Hypoxia-inducible factor (HIF)-1alpha knockout accelerates intervertebral disc degeneration in mice.

Introduction: The abnormality of nucleus pulposus (NP) plays a critical role in intervertebral disc (IVD) degeneration, in which NP cells show apoptosis and fibrosis, leading to the ability of the disc to transfer and distribute loads between the vertebrae is decreased.
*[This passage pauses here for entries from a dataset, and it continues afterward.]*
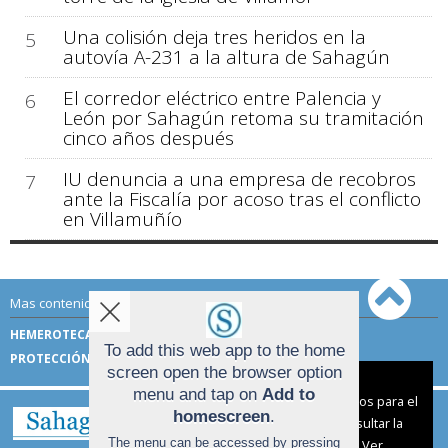
Una colisión deja tres heridos en la
5
autovía A-231 a la altura de Sahagún
El corredor eléctrico entre Palencia y
6
León por Sahagún retoma su tramitación
cinco años después
IU denuncia a una empresa de recobros
7
ante la Fiscalía por acoso tras el conflicto
en Villamuñío
Mas contenido de Sahagún Digital:
HEMEROTECA
TÉRMINOS DE USO
To add this web app to the home
PROTECCIÓN DE DATOS
screen open the browser option
Aviso sobre el Uso de cookies:
menu and tap on
Add to
Utilizamos cookies nuestras y de terceros para el
homescreen
.
funcionamiento del digital. Puedes consultar la
The menu can be accessed by pressing
lista de cookies y como desconectarlas.
Ver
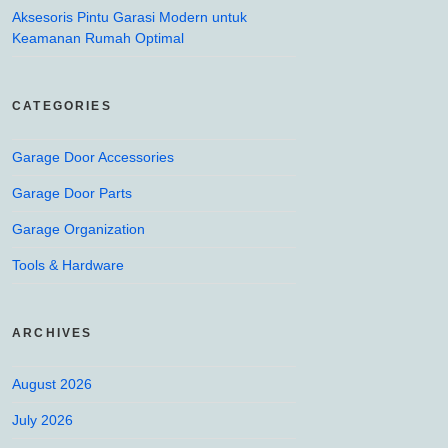
Aksesoris Pintu Garasi Modern untuk
Keamanan Rumah Optimal
CATEGORIES
Garage Door Accessories
Garage Door Parts
Garage Organization
Tools & Hardware
ARCHIVES
August 2026
July 2026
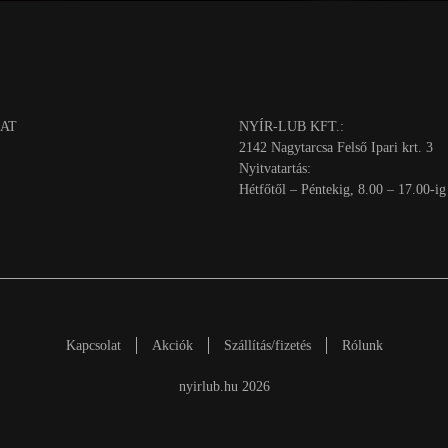
AT
NYÍR-LUB KFT.:
2142 Nagytarcsa Felső Ipari krt. 3
Nyitvatartás:
Hétfőtől – Péntekig, 8.00 – 17.00-ig
Kapcsolat
Akciók
Szállítás/fizetés
Rólunk
nyirlub.hu 2026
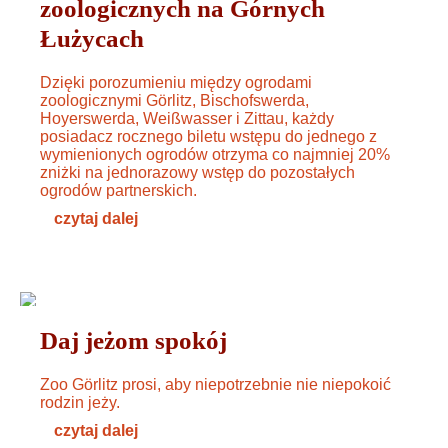
zoologicznych na Górnych
Łużycach
Dzięki porozumieniu między ogrodami
zoologicznymi Görlitz, Bischofswerda,
Hoyerswerda, Weißwasser i Zittau, każdy
posiadacz rocznego biletu wstępu do jednego z
wymienionych ogrodów otrzyma co najmniej 20%
zniżki na jednorazowy wstęp do pozostałych
ogrodów partnerskich.
czytaj dalej
ZWIERZĘTA
15. AUGUST 2024
Daj jeżom spokój
Zoo Görlitz prosi, aby niepotrzebnie nie niepokoić
rodzin jeży.
czytaj dalej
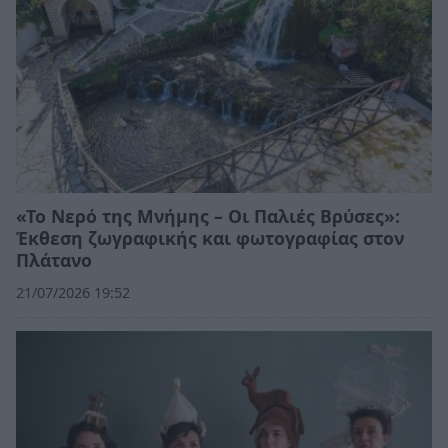
«Το Νερό της Μνήμης – Οι Παλιές Βρύσες»:
Έκθεση ζωγραφικής και φωτογραφίας στον
Πλάτανο
21/07/2026 19:52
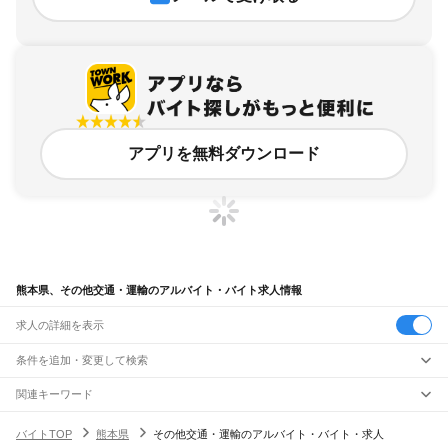
アプリを無料ダウンロード
熊本県、その他交通・運輸のアルバイト・バイト求人情報
求人の詳細を表示
条件を追加・変更して検索
市区町村を追加・変更
関連キーワード
熊本県 ドライバー・引越し・配送 運送業
熊本県
駅を追加・変更
バイトTOP
熊本県
その他交通・運輸のアルバイト・バイト・求人
熊本県 熊本市 ドライバー・引越し・配送 代行
熊本県
すべて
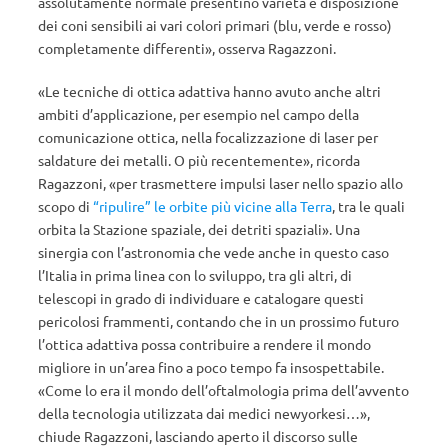
assolutamente normale presentino varietà e disposizione
dei coni sensibili ai vari colori primari (blu, verde e rosso)
completamente differenti», osserva Ragazzoni.
«Le tecniche di ottica adattiva hanno avuto anche altri
ambiti d’applicazione, per esempio nel campo della
comunicazione ottica, nella focalizzazione di laser per
saldature dei metalli. O più recentemente», ricorda
Ragazzoni, «per trasmettere impulsi laser nello spazio allo
scopo di
“ripulire” le orbite più vicine alla Terra
, tra le quali
orbita la Stazione spaziale, dei detriti spaziali». Una
sinergia con l’astronomia che vede anche in questo caso
l’Italia in prima linea con lo sviluppo, tra gli altri, di
telescopi in grado di individuare e catalogare questi
pericolosi frammenti, contando che in un prossimo futuro
l’ottica adattiva possa contribuire a rendere il mondo
migliore in un’area fino a poco tempo fa insospettabile.
«Come lo era il mondo dell’oftalmologia prima dell’avvento
della tecnologia utilizzata dai medici newyorkesi…»,
chiude Ragazzoni, lasciando aperto il discorso sulle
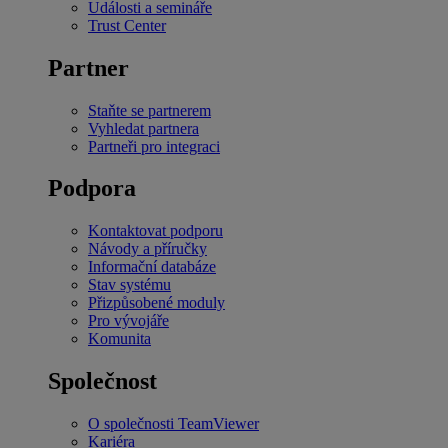
Události a semináře
Trust Center
Partner
Staňte se partnerem
Vyhledat partnera
Partneři pro integraci
Podpora
Kontaktovat podporu
Návody a příručky
Informační databáze
Stav systému
Přizpůsobené moduly
Pro vývojáře
Komunita
Společnost
O společnosti TeamViewer
Kariéra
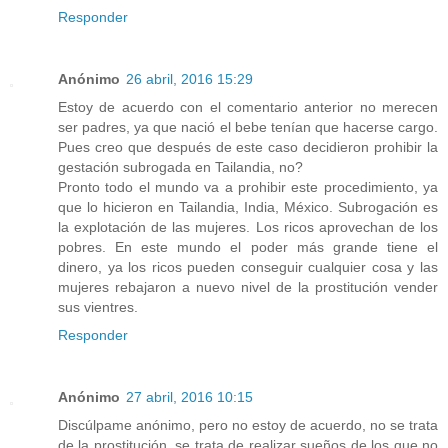
Responder
Anónimo
26 abril, 2016 15:29
Estoy de acuerdo con el comentario anterior no merecen
ser padres, ya que nació el bebe tenían que hacerse cargo.
Pues creo que después de este caso decidieron prohibir la
gestación subrogada en Tailandia, no?
Pronto todo el mundo va a prohibir este procedimiento, ya
que lo hicieron en Tailandia, India, México. Subrogación es
la explotación de las mujeres. Los ricos aprovechan de los
pobres. En este mundo el poder más grande tiene el
dinero, ya los ricos pueden conseguir cualquier cosa y las
mujeres rebajaron a nuevo nivel de la prostitución vender
sus vientres.
Responder
Anónimo
27 abril, 2016 10:15
Discúlpame anónimo, pero no estoy de acuerdo, no se trata
de la prostitución, se trata de realizar sueños de los que no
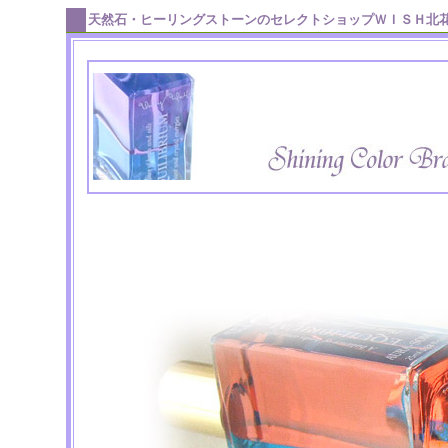
天然石・ヒーリングストーンのセレクトショップＷＩＳＨ北花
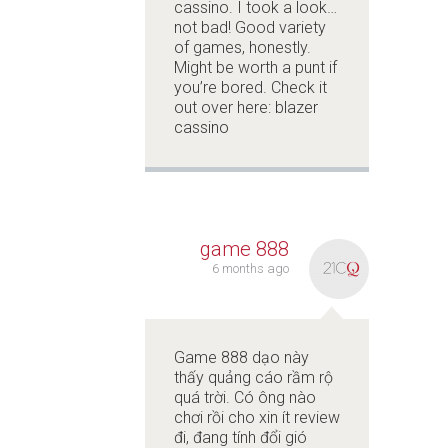
cassino. I took a look…
not bad! Good variety
of games, honestly.
Might be worth a punt if
you’re bored. Check it
out over here:
blazer
cassino
game 888
6 months ago
Game 888 dạo này
thấy quảng cáo rầm rộ
quá trời. Có ông nào
chơi rồi cho xin ít review
đi, đang tính đổi gió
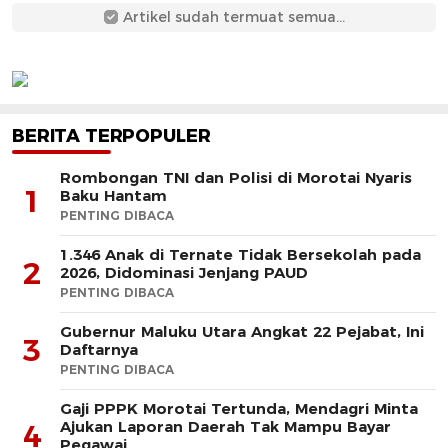
Artikel sudah termuat semua...
BERITA TERPOPULER
Rombongan TNI dan Polisi di Morotai Nyaris
1
Baku Hantam
PENTING DIBACA
1.346 Anak di Ternate Tidak Bersekolah pada
2
2026, Didominasi Jenjang PAUD
PENTING DIBACA
Gubernur Maluku Utara Angkat 22 Pejabat, Ini
3
Daftarnya
PENTING DIBACA
Gaji PPPK Morotai Tertunda, Mendagri Minta
Ajukan Laporan Daerah Tak Mampu Bayar
4
Pegawai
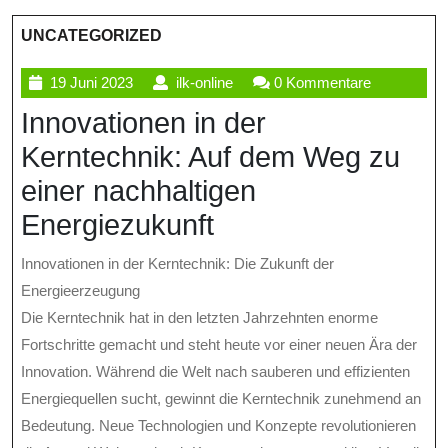
UNCATEGORIZED
19
ilk-
19 Juni 2023
ilk-online
0 Kommentare
Juni
online
Innovationen in der
2023
Kerntechnik: Auf dem Weg zu
einer nachhaltigen
Energiezukunft
Innovationen in der Kerntechnik: Die Zukunft der
Energieerzeugung
Die Kerntechnik hat in den letzten Jahrzehnten enorme
Fortschritte gemacht und steht heute vor einer neuen Ära der
Innovation. Während die Welt nach sauberen und effizienten
Energiequellen sucht, gewinnt die Kerntechnik zunehmend an
Bedeutung. Neue Technologien und Konzepte revolutionieren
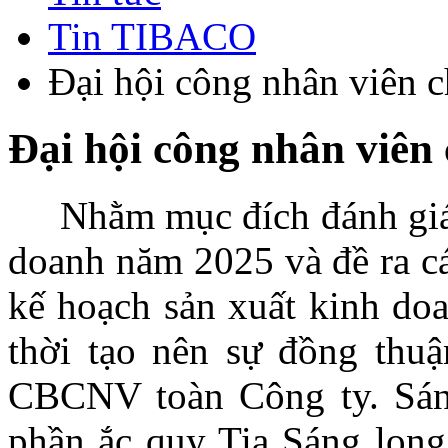
Tin TIBACO
Đại hội công nhân viên 
Đại hội công nhân viên
Nhằm mục đích đánh giá k
doanh năm 2025 và đề ra cá
kế hoạch sản xuất kinh do
thời tạo nên sự đồng thuận
CBCNV toàn Công ty. Sán
phần ắc quy Tia Sáng long 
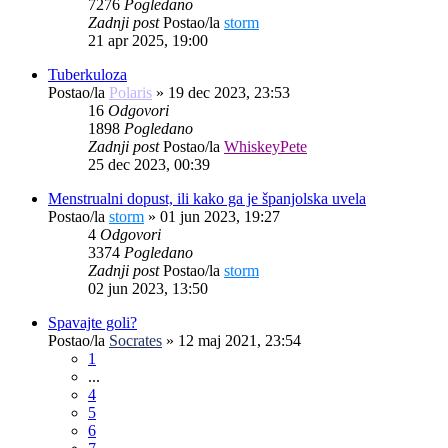
7276
Pogledano
Zadnji post
Postao/la
storm
21 apr 2025, 19:00
Tuberkuloza
Postao/la
Polaris
»
19 dec 2023, 23:53
16
Odgovori
1898
Pogledano
Zadnji post
Postao/la
WhiskeyPete
25 dec 2023, 00:39
Menstrualni dopust, ili kako ga je španjolska uvela
Postao/la
storm
»
01 jun 2023, 19:27
4
Odgovori
3374
Pogledano
Zadnji post
Postao/la
storm
02 jun 2023, 13:50
Spavajte goli?
Postao/la
Socrates
»
12 maj 2021, 23:54
1
...
4
5
6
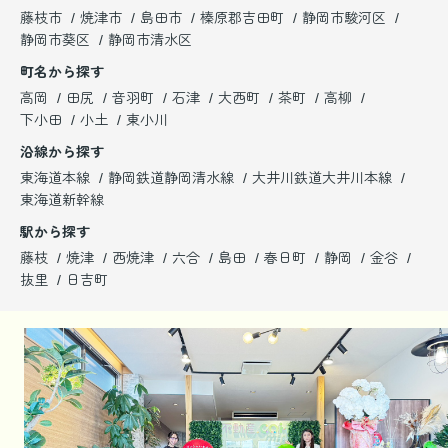
藤枝市
焼津市
島田市
榛原郡吉田町
静岡市駿河区
静岡市葵区
静岡市清水区
町名から探す
高岡
田尻
音羽町
石津
大西町
茶町
高柳
下小田
小土
東小川
沿線から探す
東海道本線
静岡鉄道静岡清水線
大井川鉄道大井川本線
東海道新幹線
駅から探す
藤枝
焼津
西焼津
六合
島田
春日町
静岡
金谷
抜里
日吉町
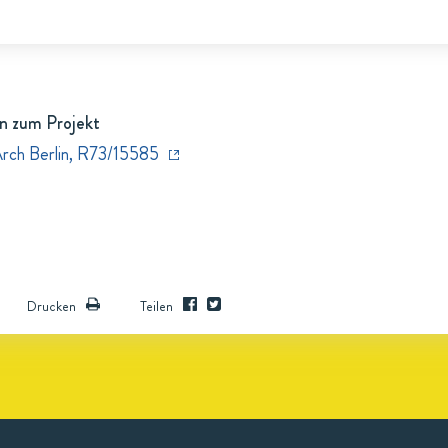
n zum Projekt
Arch Berlin, R73/15585
Drucken
Teilen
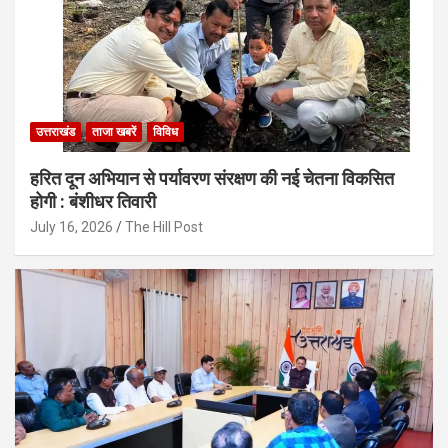
उत्तराखंड
ताजा खबरें
विविध
हरित दून अभियान से पर्यावरण संरक्षण की नई चेतना विकसित
होगी : बंशीधर तिवारी
July 16, 2026
The Hill Post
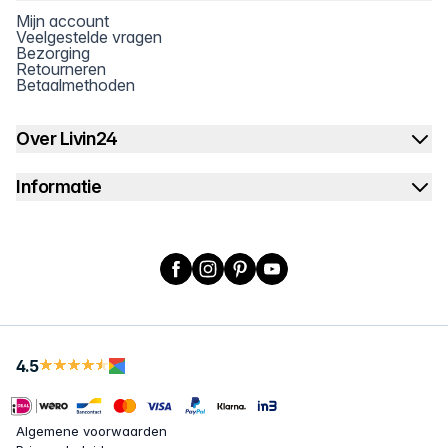
Mijn account
Veelgestelde vragen
Bezorging
Retourneren
Betaalmethoden
Over Livin24
Informatie
Facebook
Instagram
Pinterest
YouTube
4.5
Algemene voorwaarden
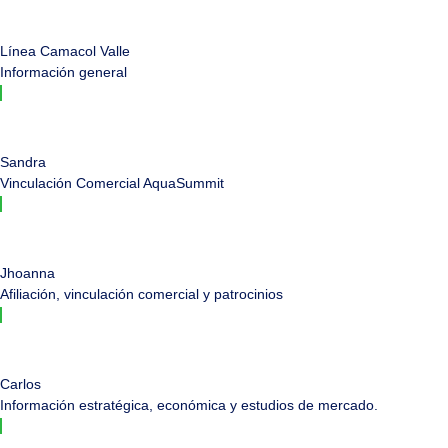
Línea Camacol Valle
Información general
Sandra
Vinculación Comercial AquaSummit
Jhoanna
Afiliación, vinculación comercial y patrocinios
Carlos
Información estratégica, económica y estudios de mercado.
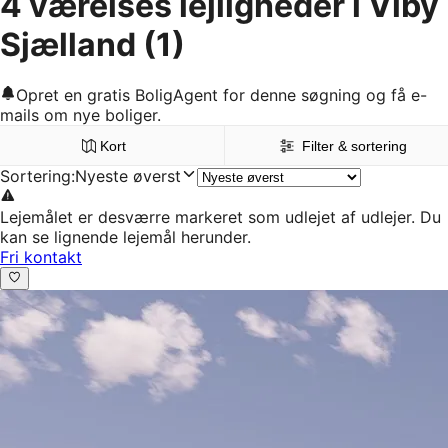
4 værelses lejligheder i Viby
Sjælland
(1)
Opret en gratis BoligAgent for denne søgning og få e-
mails om nye boliger.
Kort
Filter & sortering
Sortering
:
Nyeste øverst
Lejemålet er desværre markeret som udlejet af udlejer. Du
kan se lignende lejemål herunder.
Fri kontakt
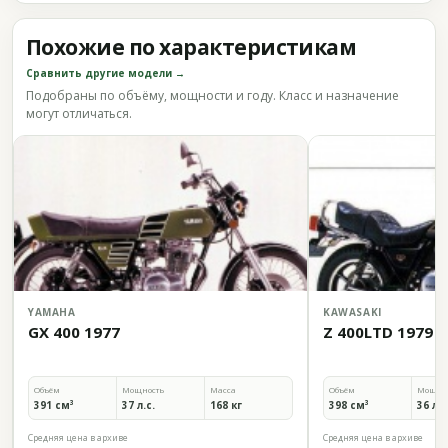
Похожие по характеристикам
Сравнить другие модели →
Подобраны по объёму, мощности и году. Класс и назначение
могут отличаться.
YAMAHA
KAWASAKI
GX 400 1977
Z 400LTD 1979
Объём
Мощность
Масса
Объём
Мощно
391 см³
37 л.с.
168 кг
398 см³
36 л.с
Средняя цена в архиве
Средняя цена в архиве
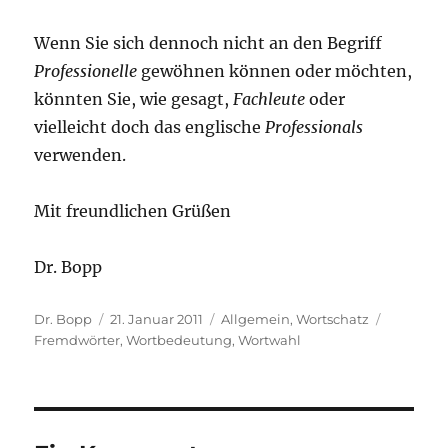
Wenn Sie sich dennoch nicht an den Begriff
Professionelle
gewöhnen können oder möchten,
könnten Sie, wie gesagt,
Fachleute
oder
vielleicht doch das englische
Professionals
verwenden.
Mit freundlichen Grüßen
Dr. Bopp
Autor
Veröffentlicht
Kategorien
Schlagwö
Dr. Bopp
21. Januar 2011
Allgemein
,
Wortschatz
am
Fremdwörter
,
Wortbedeutung
,
Wortwahl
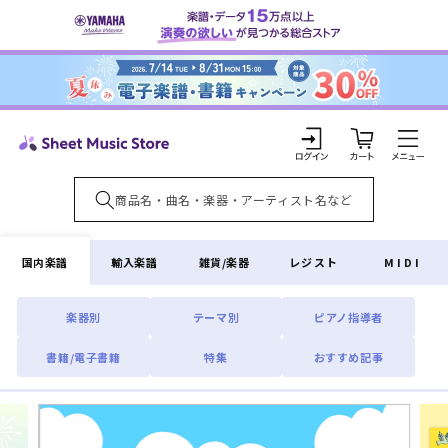
コンテ
ンツに
進む
カ
ー
ト
ロ
グ
イ
国内楽譜
輸入楽譜
雑貨/楽器
レジスト
MIDI
ン
楽器別
テーマ別
ピアノ指導者
書籍/電子書籍
特集
おすすめ記事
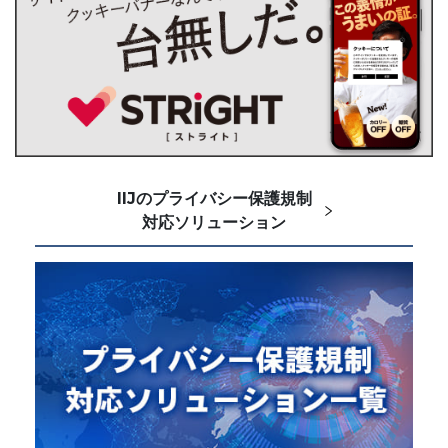
IIJのプライバシー保護規制
対応ソリューション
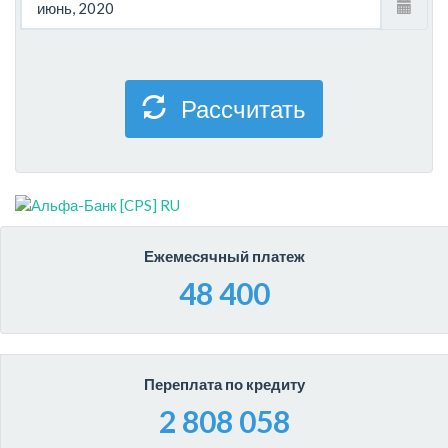
Рассчитать
Ежемесячный платеж
48 400
Переплата по кредиту
2 808 058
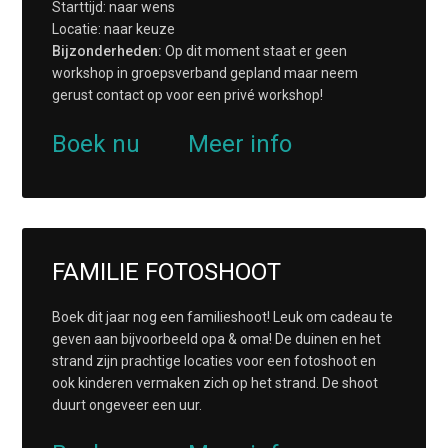
Starttijd: naar wens
Locatie: naar keuze
Bijzonderheden:
Op dit moment staat er geen
workshop in groepsverband gepland maar neem
gerust contact op voor een privé workshop!
Boek nu
Meer info
FAMILIE FOTOSHOOT
Boek dit jaar nog een familieshoot! Leuk om cadeau te
geven aan bijvoorbeeld opa & oma! De duinen en het
strand zijn prachtige locaties voor een fotoshoot en
ook kinderen vermaken zich op het strand. De shoot
duurt ongeveer een uur.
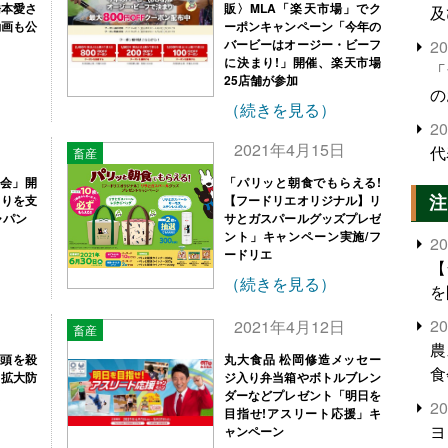
橋本愛さ
販〉MLA「楽天市場」でク
及
動画も公
ーポンキャンペーン「今年の
バービーはオージー・ビーフ
2
に決まり!」開催、楽天市場
「
25店舗が参加
の
（続きを見る）
2
日
2021年4月15日
代
畜産
談会」開
「パリッと朝食でもらえる!
注
くりを支
【フードリエオリジナル】リ
ャパン
サとガスパールグッズプレゼ
ント」キャンペーン実施/フ
2
ードリエ
【
（続きを見る）
を
2
日
2021年4月12日
畜産
農
万頭を殺
丸大食品 松岡修造メッセー
食
も拡大防
ジ入り弁当箱やボトルブレン
ダーなどプレゼント「明日を
界
2
目指せ!アスリート応援」キ
米
ヨ
ャンペーン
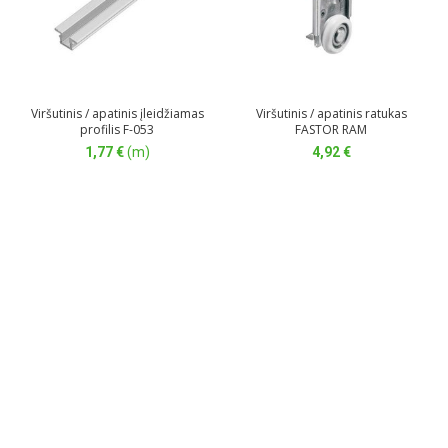
Viršutinis / apatinis įleidžiamas
Viršutinis / apatinis ratukas
profilis F-053
FASTOR RAM
1,77
€
(m)
4,92
€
Considering that hypoxia inducible factor-1α (HIF-1α) is abundantly expressed in NP and that it mediates cell proliferation, migration and apoptosis in various cell types, we hypothesized that NP-HIF-1α plays an important role in NP and evaluate whether NP-HIF-1α is involved in IVD degeneration.

Material And Methods: Sonic Hedgehog-Cre mice were crossed with HIF-1α mice to generate NP specific HIF-1α-deficient (HIF-1α) mice. Magnetic resonance imaging (MRI) study was used to evaluate NP dehydration and X-ray study was used to acquire the changes of disc height. Histological changese, content of glycoproteins and the expression of aggrecan were evaluated by hematoxylin & eosin (H&E) staining, safranin-O/fast green staining and immunohistochemistry assay, respectively. Western bloting was used to detect the change of extracellular matrix in IVD.

Results: Firstly, the results of hybridization confirmed that HIF-1α in NP was successfully knocked out in HIF-1α mice. Next, for HIF-1α deficiency mice, imaging study shows IVD was narrowed in X-ray and signal intensity of NP was decreased in MR T2-weight imaging. Accordingly, the size and cell number of NP and proteoglycan content was decreased in NP-HIF-1α mice. Finally, Western bloting shows that protein level of collagen II and aggrecan, two main matrix in disc, were both decreased in NP-HIF-1α mice.

Conclusions: The present study demonstrates that HIF-1α is essential for NP development and homeostasis and the deficiency of NP-HIF-1α leads to IVD degeneration in mice.